### What is being asked
Write out the entries below word for word, starting at the line containing "F1 Score, Accuracy" and ending at the line containing "Count the number", with both of those lines included.

(Material provided)

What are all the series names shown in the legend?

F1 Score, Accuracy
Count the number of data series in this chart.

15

(End Material provided)
(Material provided)

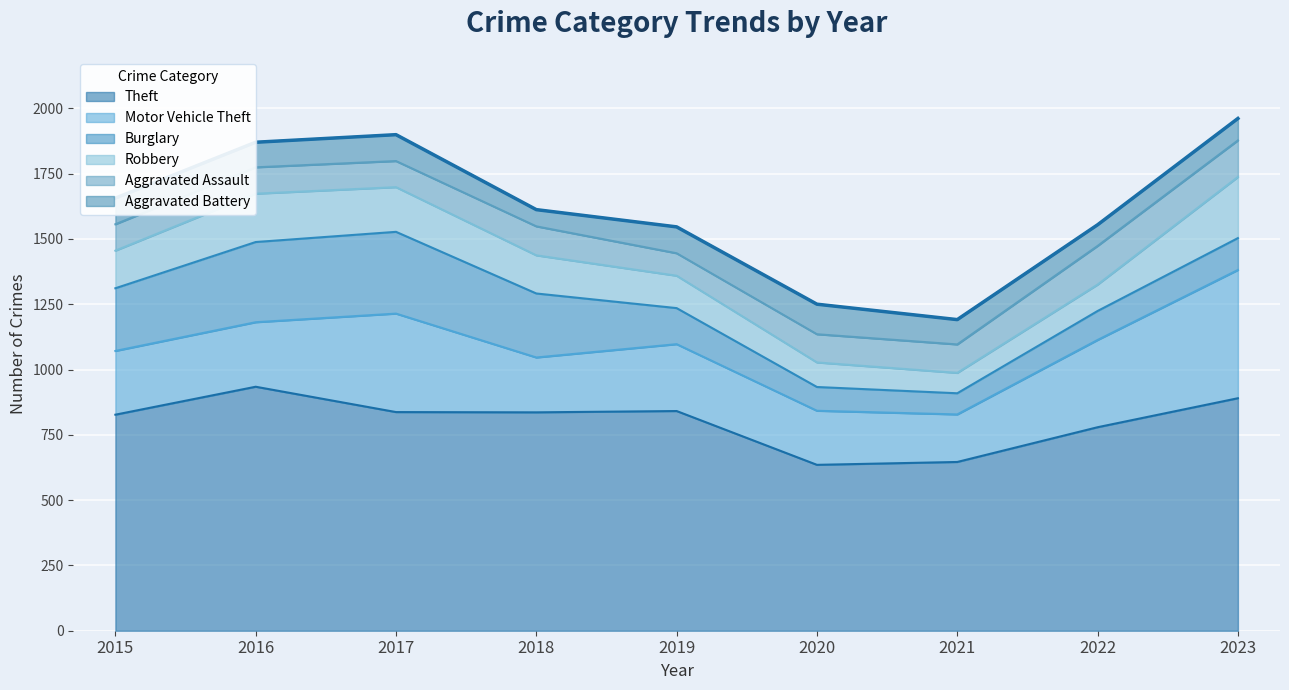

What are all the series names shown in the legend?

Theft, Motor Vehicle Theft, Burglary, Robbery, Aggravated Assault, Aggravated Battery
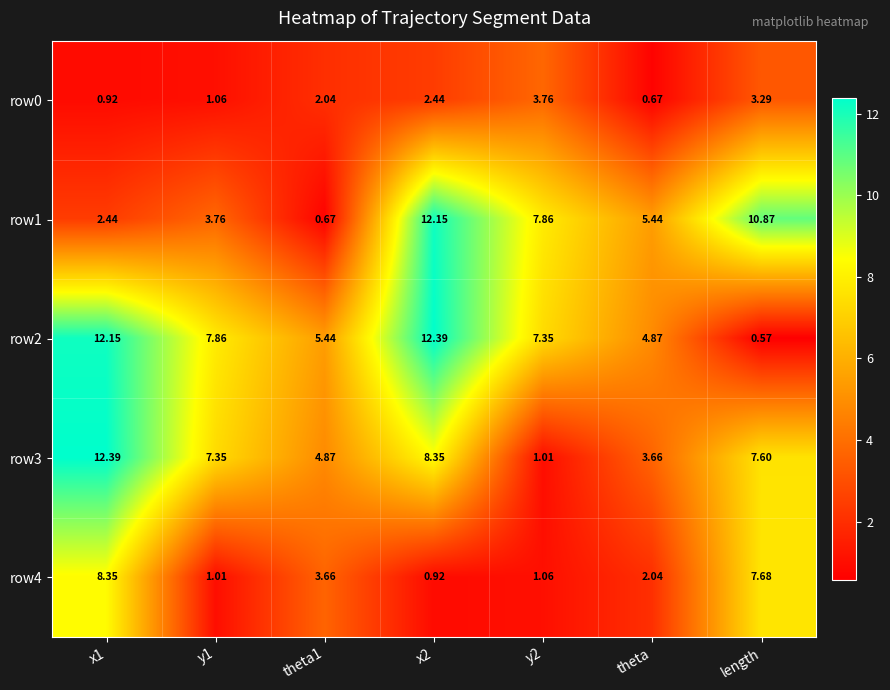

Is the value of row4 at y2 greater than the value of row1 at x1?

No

(End Material provided)

### Written response
F1 Score, Accuracy
Count the number of data series in this chart.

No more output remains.